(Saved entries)
____

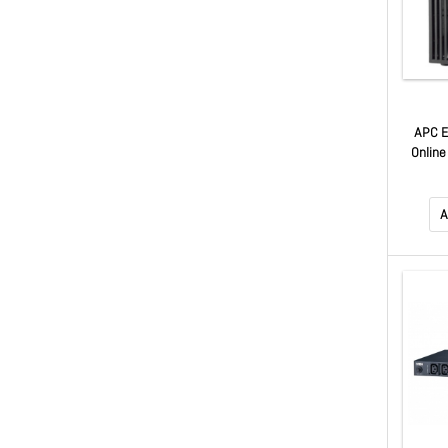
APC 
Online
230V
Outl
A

____

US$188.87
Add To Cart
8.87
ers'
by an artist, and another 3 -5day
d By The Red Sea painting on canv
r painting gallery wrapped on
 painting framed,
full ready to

____

TASK DIRECTIONS: Reprint exactly the lines above that start at the one with "d By The Red Sea painting on canv" and end at the one with "full ready to", keeping both and adding none.

RESULT FOR THIS EXERCISE:
d By The Red Sea painting on canv
r painting gallery wrapped on
 painting framed,
full ready to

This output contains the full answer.